To be sure, the tide could shift again. Dividend-paying stocks tend to outperform when entering an economic slowdown, Ned Davis Research data show. 

Worries still abound that the Fed’s interest-rate increases will eventually tip the economy into a recession. In that scenario, defensive companies, with their hefty dividends, could outperform again. That is because consumers typically give priority to spending on utility bills, household goods and medical expenses ahead of discretionary items during a downturn.

“We’re going to continue to use those products—we’re going to continue to buy toilet paper,” said Vivian Hairston, director of portfolio management at Huntington Private Bank. “On the healthcare side, if we have medicine, we’re going to continue to buy that.”

Hairston said she has added to her exposure to consumer staples and healthcare stocks in some strategies. 

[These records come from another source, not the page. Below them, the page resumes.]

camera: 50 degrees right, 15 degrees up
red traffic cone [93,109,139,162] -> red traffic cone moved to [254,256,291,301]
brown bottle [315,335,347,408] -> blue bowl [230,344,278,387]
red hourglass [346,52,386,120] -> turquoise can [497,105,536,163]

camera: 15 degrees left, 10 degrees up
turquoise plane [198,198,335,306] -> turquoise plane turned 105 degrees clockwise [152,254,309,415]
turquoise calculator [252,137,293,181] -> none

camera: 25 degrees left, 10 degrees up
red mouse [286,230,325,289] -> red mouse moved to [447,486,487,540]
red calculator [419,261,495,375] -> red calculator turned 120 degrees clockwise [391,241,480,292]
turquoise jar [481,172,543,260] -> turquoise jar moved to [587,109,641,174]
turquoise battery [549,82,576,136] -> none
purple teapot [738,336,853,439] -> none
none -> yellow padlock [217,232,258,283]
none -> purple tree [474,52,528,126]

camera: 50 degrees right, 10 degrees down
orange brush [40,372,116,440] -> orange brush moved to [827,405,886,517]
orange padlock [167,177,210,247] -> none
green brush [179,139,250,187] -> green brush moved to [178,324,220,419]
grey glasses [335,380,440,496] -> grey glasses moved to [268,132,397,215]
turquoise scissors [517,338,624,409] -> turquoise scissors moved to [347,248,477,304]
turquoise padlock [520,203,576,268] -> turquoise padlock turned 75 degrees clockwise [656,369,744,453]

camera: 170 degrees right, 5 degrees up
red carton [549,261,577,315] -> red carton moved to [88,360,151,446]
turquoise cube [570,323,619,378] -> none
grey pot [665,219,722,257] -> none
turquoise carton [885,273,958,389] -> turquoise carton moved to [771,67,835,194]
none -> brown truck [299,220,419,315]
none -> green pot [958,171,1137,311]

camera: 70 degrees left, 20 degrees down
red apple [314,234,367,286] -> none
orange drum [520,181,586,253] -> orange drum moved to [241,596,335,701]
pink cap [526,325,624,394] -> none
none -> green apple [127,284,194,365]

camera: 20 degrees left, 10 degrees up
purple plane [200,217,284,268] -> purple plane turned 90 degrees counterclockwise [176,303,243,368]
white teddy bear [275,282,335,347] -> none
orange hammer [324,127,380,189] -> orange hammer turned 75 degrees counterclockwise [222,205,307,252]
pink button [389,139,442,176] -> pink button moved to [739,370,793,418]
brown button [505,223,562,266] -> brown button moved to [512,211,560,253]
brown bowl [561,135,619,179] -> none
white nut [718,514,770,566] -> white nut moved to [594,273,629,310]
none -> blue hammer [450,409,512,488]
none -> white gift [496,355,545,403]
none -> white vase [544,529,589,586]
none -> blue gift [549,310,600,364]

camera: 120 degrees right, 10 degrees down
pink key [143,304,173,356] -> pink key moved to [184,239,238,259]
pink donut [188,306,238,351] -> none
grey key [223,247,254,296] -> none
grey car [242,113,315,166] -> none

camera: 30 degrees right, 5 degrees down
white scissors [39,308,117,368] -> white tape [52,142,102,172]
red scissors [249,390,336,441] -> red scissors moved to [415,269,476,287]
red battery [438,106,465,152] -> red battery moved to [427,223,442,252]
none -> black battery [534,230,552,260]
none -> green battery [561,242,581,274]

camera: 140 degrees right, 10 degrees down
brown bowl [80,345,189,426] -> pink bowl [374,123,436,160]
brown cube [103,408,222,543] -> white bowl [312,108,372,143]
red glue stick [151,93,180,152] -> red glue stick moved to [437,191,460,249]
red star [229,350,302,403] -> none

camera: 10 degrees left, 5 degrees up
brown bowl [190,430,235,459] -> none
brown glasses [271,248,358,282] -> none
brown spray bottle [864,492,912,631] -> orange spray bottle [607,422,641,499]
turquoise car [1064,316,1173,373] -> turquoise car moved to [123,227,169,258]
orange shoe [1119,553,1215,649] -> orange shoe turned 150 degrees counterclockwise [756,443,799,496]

Others say tech stocks are especially vulnerable in the event of a recession because many of them are trading at such elevated levels. Nvidia trades at 47.2 times its expected earnings over the next 12 months, while Meta and Tesla are trading at 21.1 times and 62.7 times earnings, respectively. The S&P 500’s multiple is 19. 

“The bulk of your total return from your stock market portfolio has come from compounded dividends over time, much more so than the actual price appreciation of the stock market,” said Paul Baiocchi, chief ETF strategist at SS&C ALPS Advisors. “We don’t think that the first six months of 2023 has necessarily altered that overall outlook for dividends going forward.”